[ASSIGNMENT]:
Whenever a picture appears, leave it out while repeating all the other data exactly.

(Items listed in a dataset)
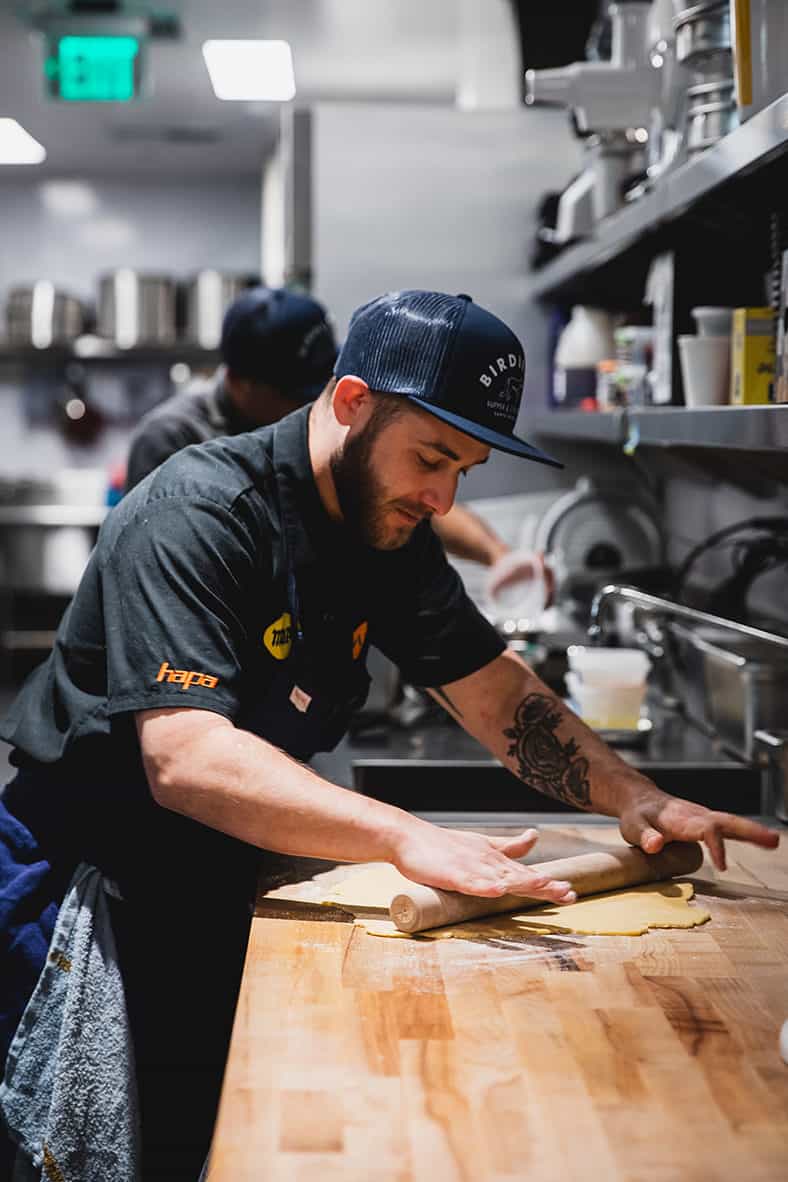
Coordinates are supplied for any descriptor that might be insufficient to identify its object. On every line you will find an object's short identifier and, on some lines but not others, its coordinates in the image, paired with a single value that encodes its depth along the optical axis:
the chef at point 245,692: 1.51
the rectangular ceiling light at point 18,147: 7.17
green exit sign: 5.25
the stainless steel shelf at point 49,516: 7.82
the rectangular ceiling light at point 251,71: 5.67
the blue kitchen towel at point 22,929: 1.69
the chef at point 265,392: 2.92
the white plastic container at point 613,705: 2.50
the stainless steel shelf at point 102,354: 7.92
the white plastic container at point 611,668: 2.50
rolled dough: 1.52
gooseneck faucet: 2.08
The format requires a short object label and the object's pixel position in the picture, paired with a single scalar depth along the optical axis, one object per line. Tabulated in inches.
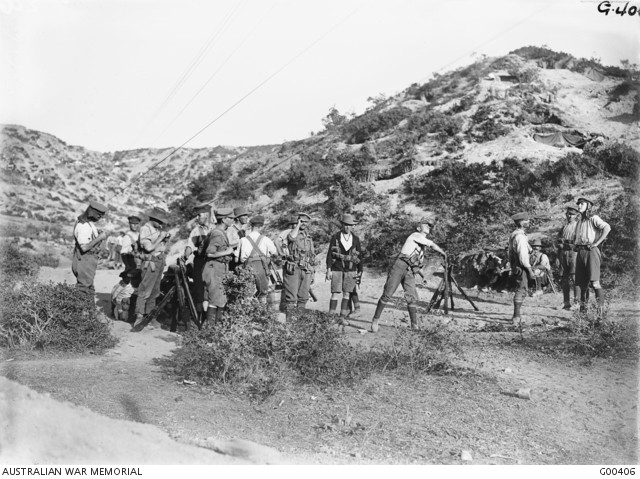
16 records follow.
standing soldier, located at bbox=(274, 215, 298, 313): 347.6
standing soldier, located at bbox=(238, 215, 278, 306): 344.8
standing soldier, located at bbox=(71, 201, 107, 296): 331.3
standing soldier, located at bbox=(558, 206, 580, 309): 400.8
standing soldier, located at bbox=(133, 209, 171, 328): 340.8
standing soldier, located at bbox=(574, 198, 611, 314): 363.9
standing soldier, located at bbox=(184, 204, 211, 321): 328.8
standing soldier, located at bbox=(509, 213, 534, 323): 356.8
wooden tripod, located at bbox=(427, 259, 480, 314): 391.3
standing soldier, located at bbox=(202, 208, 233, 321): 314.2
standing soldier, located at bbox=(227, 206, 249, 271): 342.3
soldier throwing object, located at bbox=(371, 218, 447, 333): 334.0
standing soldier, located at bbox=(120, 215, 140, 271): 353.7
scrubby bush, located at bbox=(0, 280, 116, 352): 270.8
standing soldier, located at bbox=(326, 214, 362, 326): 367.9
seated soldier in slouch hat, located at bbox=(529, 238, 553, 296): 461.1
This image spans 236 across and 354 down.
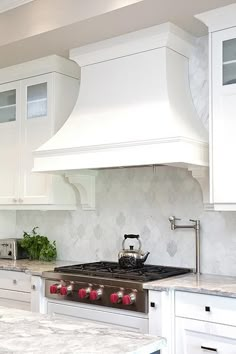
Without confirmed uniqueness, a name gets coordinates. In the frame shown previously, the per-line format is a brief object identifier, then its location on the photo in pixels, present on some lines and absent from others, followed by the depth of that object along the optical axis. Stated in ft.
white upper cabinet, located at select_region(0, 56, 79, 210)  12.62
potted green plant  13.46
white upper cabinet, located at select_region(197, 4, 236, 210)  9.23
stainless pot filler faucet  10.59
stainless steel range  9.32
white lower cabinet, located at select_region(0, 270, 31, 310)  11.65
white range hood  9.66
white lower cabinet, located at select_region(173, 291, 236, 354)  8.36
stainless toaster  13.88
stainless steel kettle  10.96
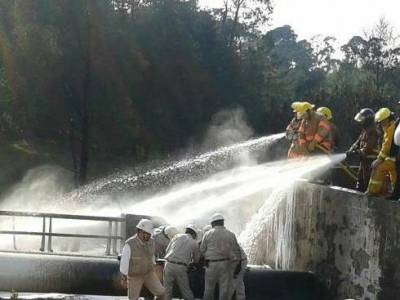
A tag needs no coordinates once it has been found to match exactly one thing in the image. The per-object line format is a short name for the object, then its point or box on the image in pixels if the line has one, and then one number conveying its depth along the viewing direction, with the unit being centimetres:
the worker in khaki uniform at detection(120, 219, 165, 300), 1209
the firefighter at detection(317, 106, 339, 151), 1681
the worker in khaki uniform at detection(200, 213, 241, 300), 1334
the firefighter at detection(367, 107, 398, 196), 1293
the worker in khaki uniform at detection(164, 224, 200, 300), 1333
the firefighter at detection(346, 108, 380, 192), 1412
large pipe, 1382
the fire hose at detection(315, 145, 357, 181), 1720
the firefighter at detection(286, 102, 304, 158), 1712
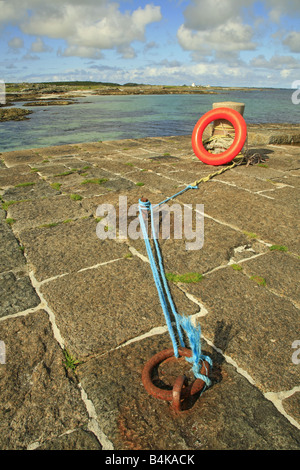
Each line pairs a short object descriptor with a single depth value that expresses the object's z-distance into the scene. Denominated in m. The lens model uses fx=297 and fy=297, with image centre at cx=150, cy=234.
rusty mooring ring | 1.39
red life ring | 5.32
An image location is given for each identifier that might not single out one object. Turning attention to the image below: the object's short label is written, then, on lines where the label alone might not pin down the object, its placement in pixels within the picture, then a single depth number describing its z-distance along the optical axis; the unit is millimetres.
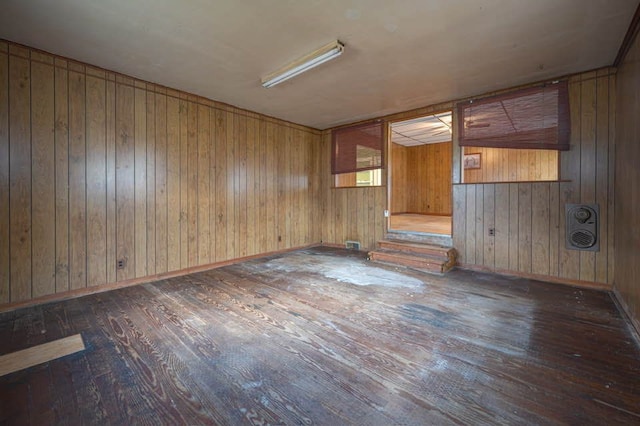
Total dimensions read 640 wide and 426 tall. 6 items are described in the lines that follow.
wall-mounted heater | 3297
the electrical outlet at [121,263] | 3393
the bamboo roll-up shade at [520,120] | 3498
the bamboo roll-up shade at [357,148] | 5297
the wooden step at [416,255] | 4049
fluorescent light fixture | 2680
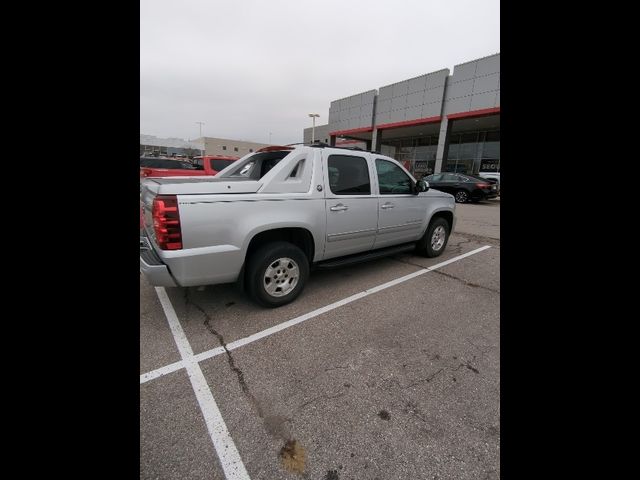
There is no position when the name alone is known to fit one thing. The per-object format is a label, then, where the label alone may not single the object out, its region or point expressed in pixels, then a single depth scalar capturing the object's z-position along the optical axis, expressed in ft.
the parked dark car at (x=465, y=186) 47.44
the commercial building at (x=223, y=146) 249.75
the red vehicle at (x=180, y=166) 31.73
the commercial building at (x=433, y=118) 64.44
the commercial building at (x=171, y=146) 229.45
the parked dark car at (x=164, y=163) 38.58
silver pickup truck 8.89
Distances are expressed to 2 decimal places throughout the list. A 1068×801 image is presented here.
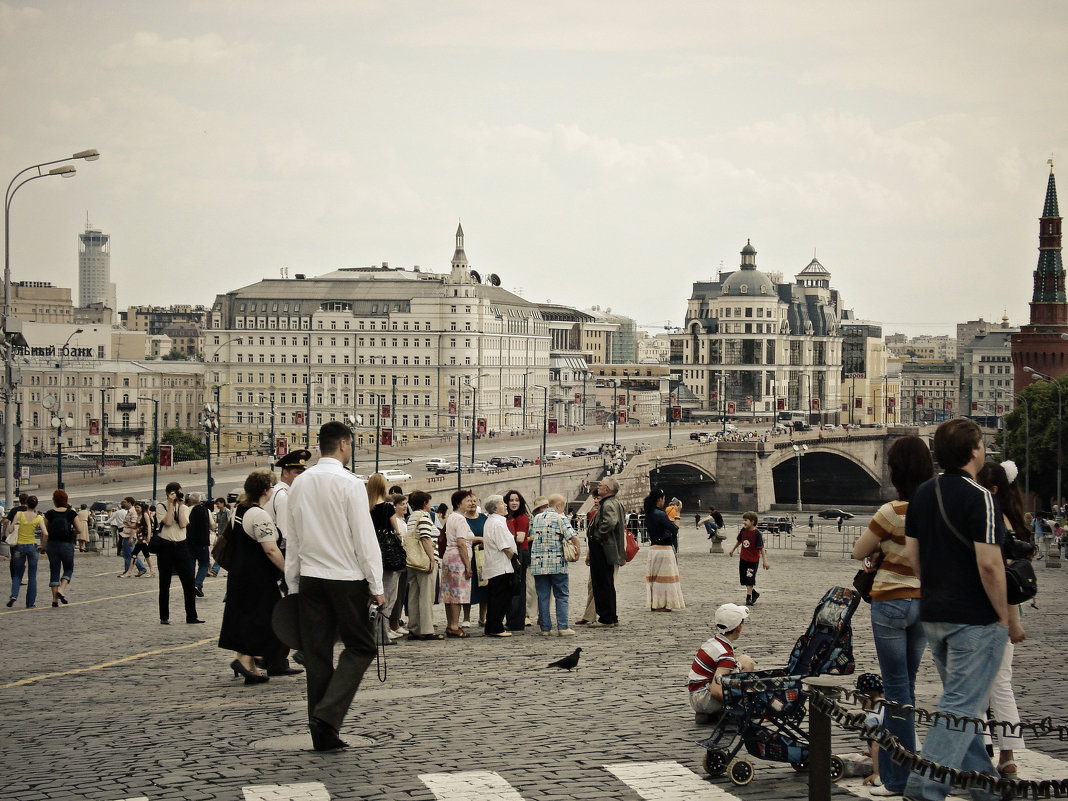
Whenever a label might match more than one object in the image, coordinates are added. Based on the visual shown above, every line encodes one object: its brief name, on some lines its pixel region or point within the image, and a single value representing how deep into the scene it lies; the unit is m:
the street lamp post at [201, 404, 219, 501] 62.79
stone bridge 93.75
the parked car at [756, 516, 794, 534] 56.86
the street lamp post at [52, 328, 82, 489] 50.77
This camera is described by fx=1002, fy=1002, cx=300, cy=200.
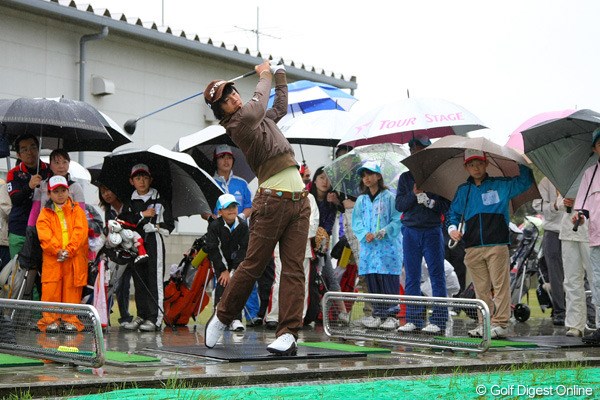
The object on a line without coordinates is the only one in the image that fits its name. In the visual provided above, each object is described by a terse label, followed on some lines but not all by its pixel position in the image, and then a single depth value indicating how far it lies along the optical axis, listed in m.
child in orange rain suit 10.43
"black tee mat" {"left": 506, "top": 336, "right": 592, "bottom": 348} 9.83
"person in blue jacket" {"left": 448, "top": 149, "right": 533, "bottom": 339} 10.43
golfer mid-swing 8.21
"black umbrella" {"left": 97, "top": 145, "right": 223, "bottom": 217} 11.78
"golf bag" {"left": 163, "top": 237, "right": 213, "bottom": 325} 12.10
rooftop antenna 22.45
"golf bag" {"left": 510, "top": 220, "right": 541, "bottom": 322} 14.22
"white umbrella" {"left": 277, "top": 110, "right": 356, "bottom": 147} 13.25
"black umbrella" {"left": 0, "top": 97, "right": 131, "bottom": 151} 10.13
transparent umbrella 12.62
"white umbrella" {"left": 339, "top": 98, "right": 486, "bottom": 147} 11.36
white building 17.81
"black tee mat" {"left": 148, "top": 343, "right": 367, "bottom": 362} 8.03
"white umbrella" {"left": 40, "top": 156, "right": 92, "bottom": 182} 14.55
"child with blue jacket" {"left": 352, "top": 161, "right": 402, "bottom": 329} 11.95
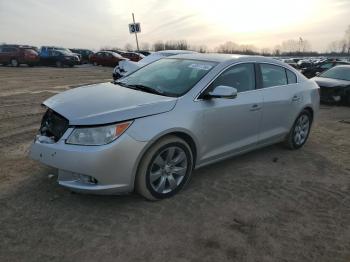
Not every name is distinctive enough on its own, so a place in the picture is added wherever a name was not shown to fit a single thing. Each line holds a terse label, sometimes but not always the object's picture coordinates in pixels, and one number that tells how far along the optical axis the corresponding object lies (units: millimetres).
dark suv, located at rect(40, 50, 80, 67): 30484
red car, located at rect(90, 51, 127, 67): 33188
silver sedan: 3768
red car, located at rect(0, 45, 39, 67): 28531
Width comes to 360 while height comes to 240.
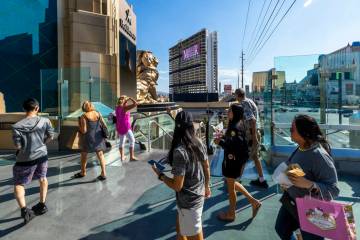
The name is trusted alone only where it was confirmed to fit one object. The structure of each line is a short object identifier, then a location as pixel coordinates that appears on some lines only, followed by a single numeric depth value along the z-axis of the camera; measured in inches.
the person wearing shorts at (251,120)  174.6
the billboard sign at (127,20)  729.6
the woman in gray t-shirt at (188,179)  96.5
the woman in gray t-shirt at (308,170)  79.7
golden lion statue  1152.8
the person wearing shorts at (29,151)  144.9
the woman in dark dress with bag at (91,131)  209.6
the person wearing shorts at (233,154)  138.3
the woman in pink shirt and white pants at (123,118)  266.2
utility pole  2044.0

[RESULT FOR THIS TASK]:
Coordinates are supplied for any descriptor that might be insufficient to identify its object. On every line you will find an object's short identifier and, on some lines but not others, its coordinates in the image, paired with a single value that encodes its depth along the optical axis:
the chef at point 245,692: 1.51
the rectangular ceiling light at point 18,147: 7.17
green exit sign: 5.25
the stainless steel shelf at point 49,516: 7.82
the rectangular ceiling light at point 251,71: 5.67
the blue kitchen towel at point 22,929: 1.69
the chef at point 265,392: 2.92
the white plastic container at point 613,705: 2.50
the stainless steel shelf at point 102,354: 7.92
the white plastic container at point 611,668: 2.50
rolled dough: 1.52
gooseneck faucet: 2.08
The format requires a short object label and the object's pixel position in the picture, paired with a single scalar depth along the optical axis, one object per line. Tabulated in inches.
16 records follow.
standing soldier, located at bbox=(274, 215, 298, 313): 347.6
standing soldier, located at bbox=(238, 215, 278, 306): 344.8
standing soldier, located at bbox=(71, 201, 107, 296): 331.3
standing soldier, located at bbox=(558, 206, 580, 309): 400.8
standing soldier, located at bbox=(133, 209, 171, 328): 340.8
standing soldier, located at bbox=(574, 198, 611, 314): 363.9
standing soldier, located at bbox=(184, 204, 211, 321): 328.8
standing soldier, located at bbox=(509, 213, 534, 323): 356.8
wooden tripod, located at bbox=(427, 259, 480, 314): 391.3
standing soldier, located at bbox=(202, 208, 233, 321): 314.2
standing soldier, located at bbox=(227, 206, 249, 271): 342.3
soldier throwing object, located at bbox=(371, 218, 447, 333): 334.0
standing soldier, located at bbox=(120, 215, 140, 271): 353.7
scrubby bush, located at bbox=(0, 280, 116, 352): 270.8
standing soldier, located at bbox=(326, 214, 362, 326): 367.9
seated soldier in slouch hat, located at bbox=(529, 238, 553, 296): 461.1
This image spans 236 across and 354 down.
Without confirmed uniqueness, a name gets coordinates. In the frame shown previously, the per-line format is a brief object identifier, then its location on the photo in pixels, present on some lines and absent from others, followed by the depth of that object along the optical axis. Stated in ft.
white upper cabinet, located at select_region(0, 56, 79, 210)  12.62
potted green plant  13.46
white upper cabinet, located at select_region(197, 4, 236, 210)  9.23
stainless pot filler faucet  10.59
stainless steel range  9.32
white lower cabinet, located at select_region(0, 270, 31, 310)  11.65
white range hood  9.66
white lower cabinet, located at select_region(173, 291, 236, 354)  8.36
stainless toaster  13.88
stainless steel kettle  10.96
A tag needs no coordinates once it has been found to match exactly one thing in the image. The per-object line format is a short name for the object, then its point or box on the image in pixels if the line has one, and then one number conveying its depth along the viewing direction, with the unit being centimetres:
the worker in khaki uniform at detection(120, 219, 165, 300), 1209
the firefighter at detection(317, 106, 339, 151), 1681
the worker in khaki uniform at detection(200, 213, 241, 300), 1334
the firefighter at detection(367, 107, 398, 196), 1293
the worker in khaki uniform at detection(164, 224, 200, 300), 1333
the firefighter at detection(346, 108, 380, 192), 1412
large pipe, 1382
the fire hose at detection(315, 145, 357, 181), 1720
the firefighter at detection(286, 102, 304, 158), 1712
Each line pairs a short object descriptor with a single depth value that expresses the object's z-distance into the scene. Denominated in m. The lens model uses fx=297 and fy=297, with image centre at cx=150, cy=234.
rusty mooring ring | 1.39
red life ring | 5.32
An image location is given for each identifier that might not single out one object. Turning attention to the image below: the object's short label is written, then, on lines where the label alone might not pin down the object, its placement in pixels within the picture, then a single depth number describing its z-distance along the optical axis; the unit is millimetres.
Total dimensions read 640 wide and 426 tall. 6 items are described in the lines that follow.
wall-mounted heater | 3297
the electrical outlet at [121,263] | 3393
the bamboo roll-up shade at [520,120] | 3498
the bamboo roll-up shade at [357,148] | 5297
the wooden step at [416,255] | 4049
fluorescent light fixture | 2680
There is no position when the name alone is known to fit one thing. The per-object format is a label, then, where the label alone may not single the object out, its region or point expressed in pixels, then a single depth scalar capturing the object's z-position along the optical axis, expressed in ft.
the parked dark car at (x=465, y=186) 47.44
the commercial building at (x=223, y=146) 249.75
the red vehicle at (x=180, y=166) 31.73
the commercial building at (x=433, y=118) 64.44
the commercial building at (x=171, y=146) 229.45
the parked dark car at (x=164, y=163) 38.58
silver pickup truck 8.89
Distances are expressed to 2 decimal places throughout the list. A 1068×801 image is presented here.
Whenever a label might match more than one object in the image, coordinates are added. Based on the visual shown above, every line encodes one object: its brief name, on some lines its pixel region or point within the image, and a single value representing how deep into the scene it lies; the unit is m:
the street lamp post at [201, 404, 219, 501] 62.79
stone bridge 93.75
the parked car at [756, 516, 794, 534] 56.86
the street lamp post at [52, 328, 82, 489] 50.77
This camera is described by fx=1002, fy=1002, cx=300, cy=200.
The object on a line without coordinates is the only one in the image that fits its name. In the visual provided above, each object is described by a terse label, followed on some lines but not all by its pixel position in the image, and then a single depth value indicating how far it lies along the optical axis, listed in m.
child in orange rain suit 10.43
"black tee mat" {"left": 506, "top": 336, "right": 592, "bottom": 348} 9.83
"person in blue jacket" {"left": 448, "top": 149, "right": 533, "bottom": 339} 10.43
golfer mid-swing 8.21
"black umbrella" {"left": 97, "top": 145, "right": 223, "bottom": 217} 11.78
"golf bag" {"left": 163, "top": 237, "right": 213, "bottom": 325} 12.10
rooftop antenna 22.45
"golf bag" {"left": 510, "top": 220, "right": 541, "bottom": 322} 14.22
"white umbrella" {"left": 277, "top": 110, "right": 356, "bottom": 147} 13.25
"black umbrella" {"left": 0, "top": 97, "right": 131, "bottom": 151} 10.13
transparent umbrella 12.62
"white umbrella" {"left": 339, "top": 98, "right": 486, "bottom": 147} 11.36
white building 17.81
"black tee mat" {"left": 148, "top": 343, "right": 367, "bottom": 362} 8.03
"white umbrella" {"left": 40, "top": 156, "right": 92, "bottom": 182} 14.55
"child with blue jacket" {"left": 352, "top": 161, "right": 402, "bottom": 329} 11.95
Not every name is distinctive enough on its own, so a place in the picture is added wherever a name was not shown to fit a single thing. Each line holds a terse label, sometimes but not always the object's picture coordinates in pixels, and one number that tells how far along the optical axis the corresponding object lies (units: millimetres).
dark suv, located at rect(40, 50, 80, 67): 30484
red car, located at rect(90, 51, 127, 67): 33188
silver sedan: 3768
red car, located at rect(0, 45, 39, 67): 28531
Width comes to 360 while height comes to 240.
The name is trusted alone only where it was confirmed to fit one object. The structure of each line is a short object identifier, then a location as pixel coordinates that appears on some lines only, followed by a single numeric depth value along the z-axis of the camera; measured in inches.
the person wearing shorts at (251,120)  174.6
the billboard sign at (127,20)  729.6
the woman in gray t-shirt at (188,179)  96.5
the woman in gray t-shirt at (308,170)  79.7
golden lion statue  1152.8
the person wearing shorts at (29,151)  144.9
the woman in dark dress with bag at (91,131)  209.6
the person wearing shorts at (233,154)  138.3
the woman in pink shirt and white pants at (123,118)  266.2
utility pole  2044.0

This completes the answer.